On Mon, Aug 2, 2010 at 7:06 PM, Carl (CBM) cbm.wikipedia@gmail.com wrote:
I am not a Debian developer, and I agree that sending fixes upstream is good. But surely you're aware that the whole point of "Debian stable" is that it does ***not*** change to newer versions of programs after release, apart from security fixes?
Which means it doesn't get all security fixes either, because nobody announces vulnerabilities or publishes patches for unsupported MediaWiki versions. If a bug occurred only in an old version, it won't be announced. Distributions that try to pretend they can support software for years past the time the vendor stopped supporting it are probably crazy, but then, they're no more crazy than the users who ask for that behavior, and I don't think we're likely to change them.
From #wikimedia-tech a couple years ago:
080511 15:35:42 <Simetrical> mark, why Ubuntu? 080511 15:37:03 <mark> becuase that's what we use for all new servers? :) 080511 15:39:18 <Simetrical> mark, well, yes. What made you decide on Ubuntu? 080511 15:39:28 <mark> it's debian but with predictable release cycles
As for not upstreaming patches, probably the best bet there is for us to give up and just watch the major distro bug trackers ourselves, because I doubt we're going to get the distributors ever reporting anything to us consistently.
On Mon, Aug 2, 2010 at 7:17 PM, Edward Z. Yang ezyang@mit.edu wrote:
However, upstream developers are often guilty of ignoring a distribution's needs, so it goes both ways.
I spoke with the Fedora maintainer of MediaWiki some time ago pretty extensively about his hacks to MediaWiki, particularly the way he moved all files around without understanding what he was doing and completely broke the software. (Reportedly to the point that styles and scripts didn't work because he moved them out of the web root.

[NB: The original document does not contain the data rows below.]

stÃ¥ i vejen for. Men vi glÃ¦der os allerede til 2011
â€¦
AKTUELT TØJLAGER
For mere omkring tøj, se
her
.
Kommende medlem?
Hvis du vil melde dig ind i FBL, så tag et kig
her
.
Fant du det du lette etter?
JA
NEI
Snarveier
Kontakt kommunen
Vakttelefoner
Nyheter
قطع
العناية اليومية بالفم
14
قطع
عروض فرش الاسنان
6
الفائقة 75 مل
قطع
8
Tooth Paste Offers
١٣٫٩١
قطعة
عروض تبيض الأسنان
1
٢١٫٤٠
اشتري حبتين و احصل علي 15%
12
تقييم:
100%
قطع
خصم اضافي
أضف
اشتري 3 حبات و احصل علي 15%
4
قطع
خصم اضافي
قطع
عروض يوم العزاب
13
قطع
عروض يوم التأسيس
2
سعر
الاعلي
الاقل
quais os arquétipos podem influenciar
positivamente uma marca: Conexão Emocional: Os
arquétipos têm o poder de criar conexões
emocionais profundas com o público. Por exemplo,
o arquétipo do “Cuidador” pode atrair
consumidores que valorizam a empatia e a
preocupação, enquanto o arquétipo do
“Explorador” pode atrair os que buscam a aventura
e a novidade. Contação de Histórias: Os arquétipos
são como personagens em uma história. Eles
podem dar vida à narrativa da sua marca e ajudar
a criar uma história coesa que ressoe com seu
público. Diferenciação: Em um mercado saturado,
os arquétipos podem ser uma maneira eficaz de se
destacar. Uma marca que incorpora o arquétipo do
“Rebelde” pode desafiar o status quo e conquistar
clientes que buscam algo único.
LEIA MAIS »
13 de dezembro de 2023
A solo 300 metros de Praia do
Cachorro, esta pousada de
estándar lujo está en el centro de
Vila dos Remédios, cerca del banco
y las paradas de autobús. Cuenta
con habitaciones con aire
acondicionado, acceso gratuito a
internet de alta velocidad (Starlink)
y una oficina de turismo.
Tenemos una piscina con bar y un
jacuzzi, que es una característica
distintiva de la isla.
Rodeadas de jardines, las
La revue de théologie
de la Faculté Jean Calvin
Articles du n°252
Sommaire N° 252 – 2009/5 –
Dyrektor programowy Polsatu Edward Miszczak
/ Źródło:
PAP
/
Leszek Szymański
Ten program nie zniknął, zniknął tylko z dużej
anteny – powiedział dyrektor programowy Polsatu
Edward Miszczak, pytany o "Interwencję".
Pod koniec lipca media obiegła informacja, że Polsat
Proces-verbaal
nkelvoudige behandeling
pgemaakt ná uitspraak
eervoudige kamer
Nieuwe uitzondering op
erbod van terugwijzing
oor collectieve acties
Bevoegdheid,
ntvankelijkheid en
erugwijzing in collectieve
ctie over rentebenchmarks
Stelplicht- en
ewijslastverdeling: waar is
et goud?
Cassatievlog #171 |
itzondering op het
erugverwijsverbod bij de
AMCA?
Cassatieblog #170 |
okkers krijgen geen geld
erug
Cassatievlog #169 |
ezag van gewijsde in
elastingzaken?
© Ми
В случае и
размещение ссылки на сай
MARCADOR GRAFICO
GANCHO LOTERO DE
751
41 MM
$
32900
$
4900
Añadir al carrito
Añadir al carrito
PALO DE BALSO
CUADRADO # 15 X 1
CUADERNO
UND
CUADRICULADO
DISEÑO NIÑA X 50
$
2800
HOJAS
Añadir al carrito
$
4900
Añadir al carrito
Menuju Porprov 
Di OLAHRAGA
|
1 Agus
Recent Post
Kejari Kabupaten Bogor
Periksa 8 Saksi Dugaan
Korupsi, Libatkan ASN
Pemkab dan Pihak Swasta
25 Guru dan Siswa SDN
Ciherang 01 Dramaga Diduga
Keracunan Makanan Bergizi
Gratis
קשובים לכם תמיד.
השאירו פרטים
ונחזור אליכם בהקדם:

Really. The Fedora wiki didn't use the Fedora MediaWiki package because it was so broken.) I suggested in some detail a better way to fix things, and offered to review any patches he wanted to submit upstream. He never submitted any. Oh well.
I'm thankful that the Debian MediaWiki package at least *works*. Not that the same can be said of all their packages either (OpenSSL, anyone?). Maybe if we provided .debs and RPMs, people would be less prone to use the distro packages.